看護必要度と日常生活機能指標

 先日示したCBニュース、リハビリ成果主義、在宅復帰率などで(2007年12月3日)というニュース内に次のような記載がある。

「重症患者の入院率」では、日常生活に必要な身体機能(日常生活機能)で「重症度」を判断する。看護にかかる手間を判断する「看護必要度」と同様の指標を導入し、「寝返り」「起き上がり」「食事の摂取」「衣服の着脱」などの13項目で0点〜20点を付けて、10点以上を重症とする。


 CBニュース、高度急性期病院に看護必要度を導入?(2007年10月10日)という記事を読んだ。
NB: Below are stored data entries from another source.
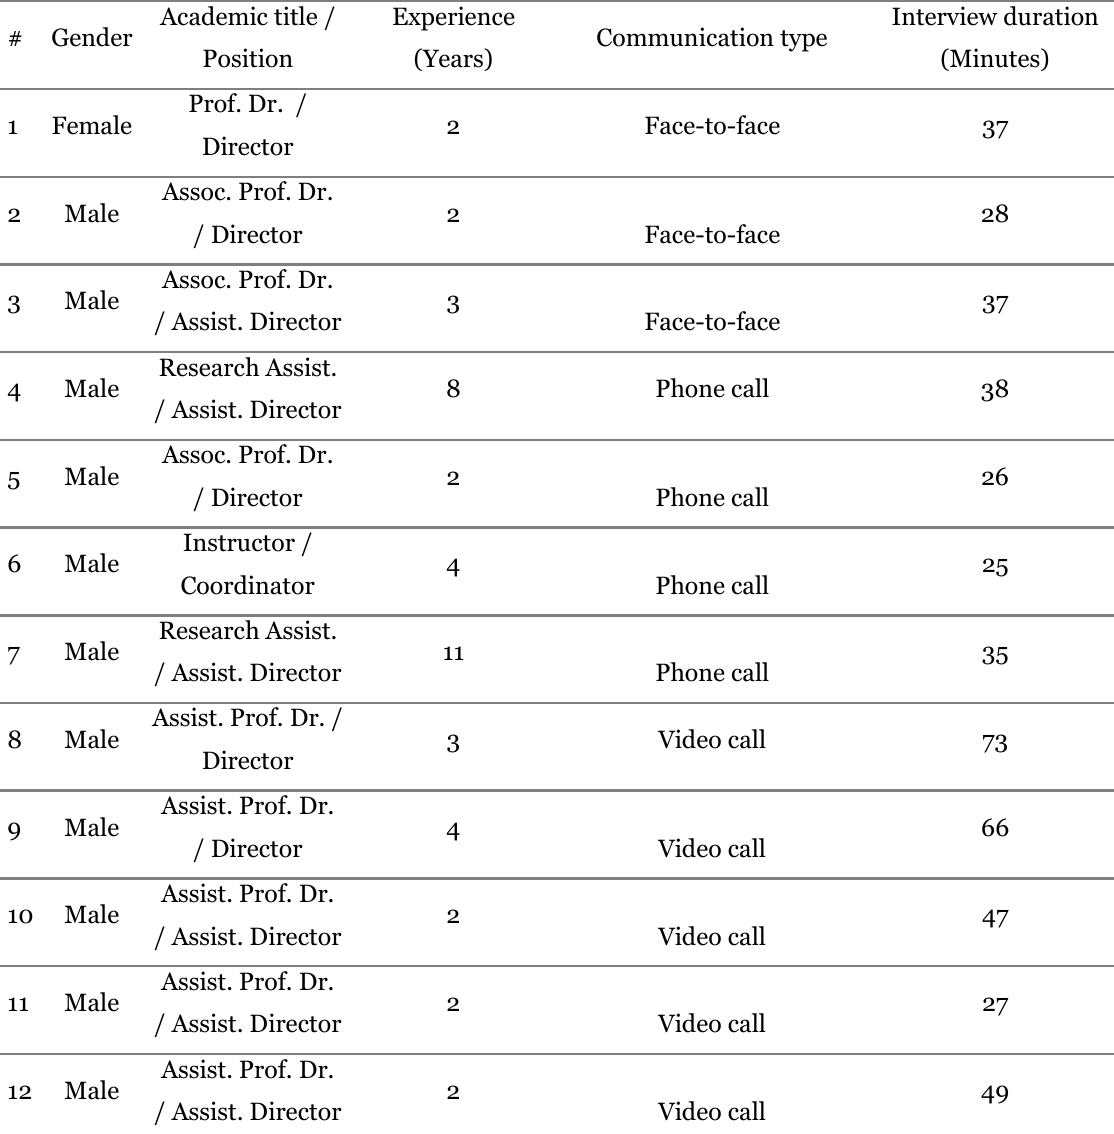
Demographics of the Participants, Communication Types, Interview Durations, Locations,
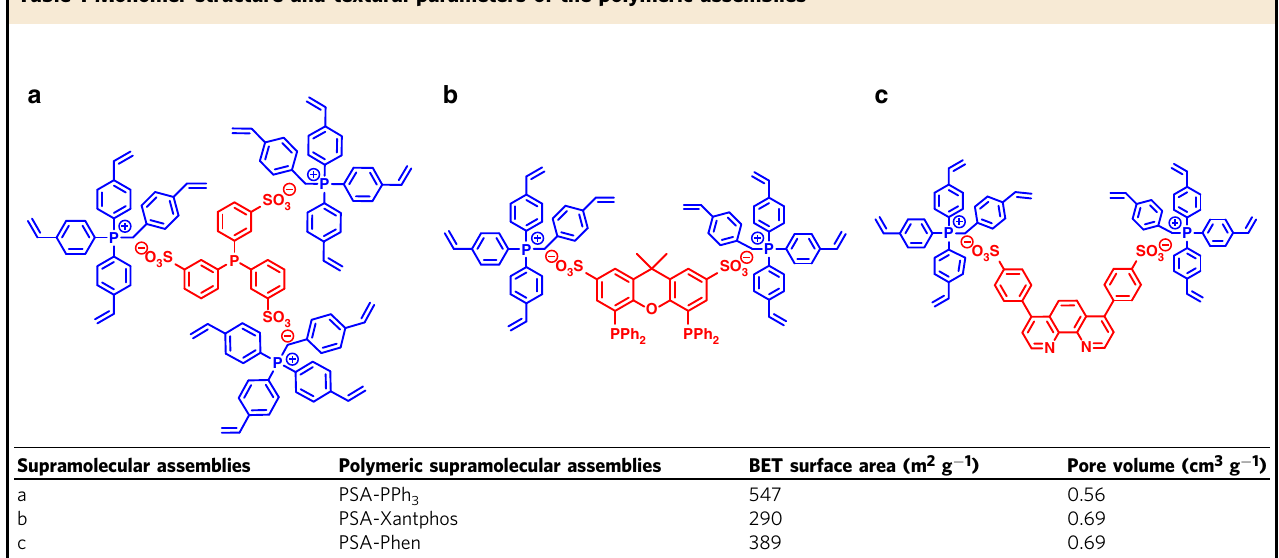
Table 1 Monomer structure and textural parameters of the polymeric assemblies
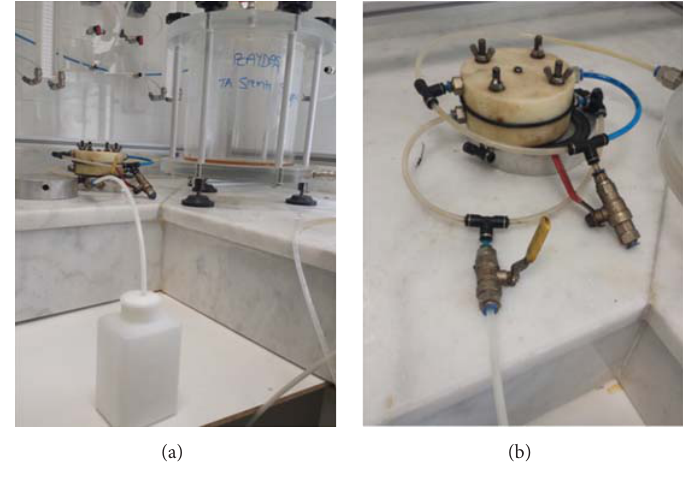
Figure 4: Leachate test arrangement: (a) leachate column; (b) test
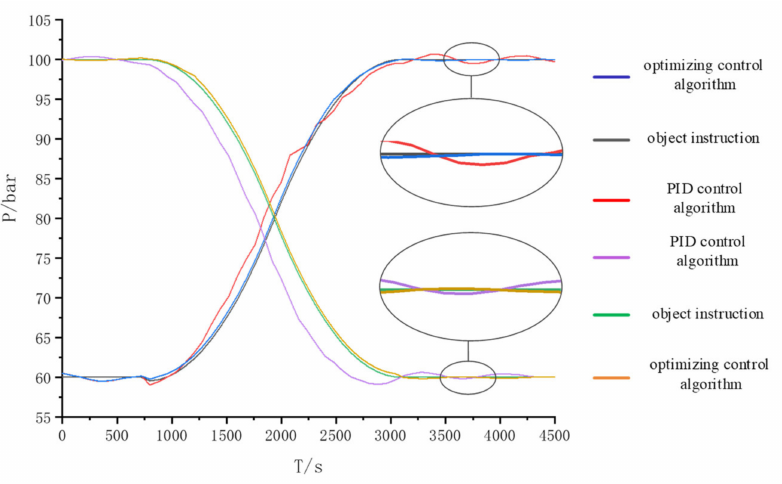
Figure 25. Experimental curve of pressure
「看護必要度」は、A得点とB得点に分かれるが、このB得点と中央社会保険医療協議会診療報酬基本問題小委員会平成19年11月30日資料リハビリテーションについての「資料(診ー2ー3)」の中にある日常生活機能指標が全く同じものである。


 看護必要度導入に関する議論について引用する。

 次期診療報酬改定に向けた検討の第1回目となった10月3日の中医協・診療報酬基本問題小委員会(委員長=土田武史・早稲田大商学部教授)で、厚労省は「看護職員配置と看護必要度に関する実態調査」の結果を公表した。現在、看護必要度が導入されている「特定集中治療室管理料」と「ハイケアユニット入院医療管理料」のうち、「ハイケアユニット入院医療管理料」で用いられている評価票を調査に使用し、患者に提供した看護を1分刻みで調べた。
 調査の結果、「7対1」「10対1」「13対1」における入院患者の違いが明らかになれば、7対1入院基本料の施設基準に導入する看護必要度の指標にする予定だった。
(中略)
 調査結果によると、A得点の平均点は「7対1病院」が1.70、「10対1」が1.66、「13対1」が1.53となっており、ほとんど差がなかった。
 一方、B得点では「7対1」の平均が5.24、「10対1」が6.17、「13対1が7.12と、看護配置が低くなるほど平均値が高いという“逆転現象”が起きていた。
(中略)
 対馬忠明委員(健康保険組合連合会専務理事)は「患者特性が変わらないのならば、支払側として“何をやっていたんだ”ということになる。看護師が多くいるだけで患者特性が変わらないのであれば、施設基準や配置基準の適正さを議論していかなければならない」と不満を表した。
(中略)
 土田会長も「医療必要度をもっと厳密に見る必要がある。もう少しきめ細かい調査を踏まえて再度議論したい。7対1と10対1で差が出てくれば、看護師の重点配置の議論に結びつくだろう」と述べ、再調査の結果を踏まえて、看護必要度の導入に踏み切る方針を示した。


 高度急性期病院に「看護必要度」の高い患者が集まっているという仮説を検証するために調査をしたが、治療や処置の内容に大きな違いはなく、逆に、患者の日常生活能力(ADL)や療養上の世話の内容は「13対1算定病院」の平均値が最も高いという逆転現象が生じていた。しかし、厚労省は「看護必要度」を「7対1病院」を減らす目的で強引に導入しようとしている。そればかりか、本来の目的と異なる回復期リハビリテーション病棟にも、日常生活機能指標と名前を変え使用させようとしている。